American artist and writer (born 1987)

Joshua Citarella is an artist and writer from New York City whose work is primarily focused on online communities and internet culture. He is host of the Doomscroll podcast and creator of the online platform Do Not Research.

== Early life and education ==
Citarella attended the School of Visual Arts in New York, where he learned both traditional darkroom photography and digital techniques during a period when the school was transitioning its focus from the former to the latter.

== Career ==
Following his graduation, Citarella was involved with an artist collective concentrated on digital culture and advertising. His ongoing work with Brad Troemel began during this period with The Jogging, a collaborative project initiated in 2009 in which audience-submitted photos were posted to Tumblr to be examined as art.

In 2013, Citarella made his artistic debut with a series of five chromogenic still life photos at Higher Pictures, a photographic art gallery in New York, New York.

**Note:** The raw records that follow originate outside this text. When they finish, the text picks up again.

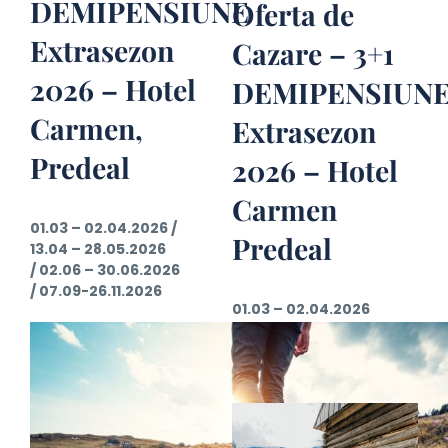
DEMIPENSIUNE
Oferta de
Extrasezon
Cazare – 3+1
2026 – Hotel
DEMIPENSIUN
Carmen,
Extrasezon
Predeal
2026 – Hotel
Carmen
01.03 – 02.04.2026 /
Predeal
13.04 – 28.05.2026
/
02.06 – 30.06.2026
/
07.09-26.11.2026
01.03 – 02.04.2026
/
13.04 – 28.05.2026
/
02.06 – 30.06.2026
/
07.09-26.11.2026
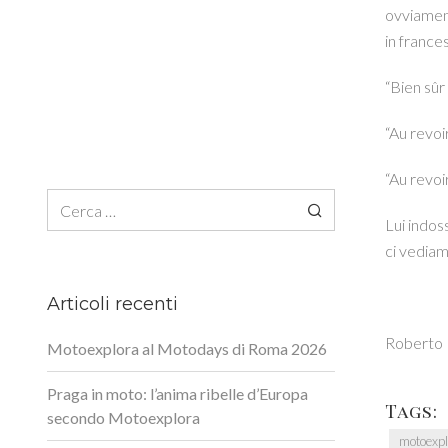
ovviament
in frances
“Bien sûr
“Au revoir
“Au revoi
Ricerca per:
Lui indos
ci vediam
Articoli recenti
Roberto P
Motoexplora al Motodays di Roma 2026
Praga in moto: l’anima ribelle d’Europa
Tags:
secondo Motoexplora
motoexpl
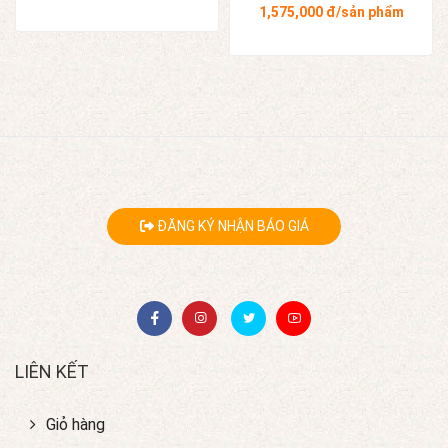
1,575,000
đ/sản phẩm
ĐĂNG KÝ NHẬN BÁO GIÁ
LIÊN KẾT
Giỏ hàng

The series included Body Anointed with Nitroglycerin Awaits Transfiguration, depicting a "reclining nude woman, partially covered in silver, with little flecks of skin and paint floating around her," with some nitroglycerin smudging the frame. Andrew Russeth of The Observer describes the work as showing "exacting detail" instilling in viewers a "discomfort [that]...is also a sign that Mr. Citarella is closely attuned to the intricate traps of image production today."

In 2016, Citarella continued his collaboration with Troemel, collaborating on an Etsy store titled Ultra Violet Production House, providing the buyer with a material kit and fabrication guide to build the work of art. As of January 2017, the two had put up seventy-eight artworks for sale, most of them consisting of a commonplace object in a manner that develops a sense of absurdity.

In 2017, Citarella presented a 12-by-8-foot triptych, titled SWIM A Few Years From Now, at The Armory Show. The work depicts his vision of how life in an American anarcho-capitalist society could manifest. Writing for Artsy, Scott Indrisek notes that the piece displays "a canny blend of analog photography and digital trickery, with many images borrowed from the internet... [it] has the slickness of a dystopian IKEA catalog spread."

In 2018, Citarella published the book Politigram & the Post-Left. The book is a research project concentrating on niche political Instagram accounts found collectively within the "Politigram" (Political Instagram) community. Citarella published another book in 2020 titled 20 Interviews, which is a collection of interviews from users on Politigram.

In 2019, Citarella worked as an adjunct professor at the School of Visual Arts.

In 2024, Citarella began to host the Doomscroll podcast. Podcast guests have included Matty Healy, Adam Friedland, Ezra Klein, Catherine Liu, Andrew Callaghan, Brace Belden, Claire Valdez, and Dasha Nekrasova. Doomscroll was featured in the 2026 Whitney Biennial, with multiple episodes being recorded at the museum.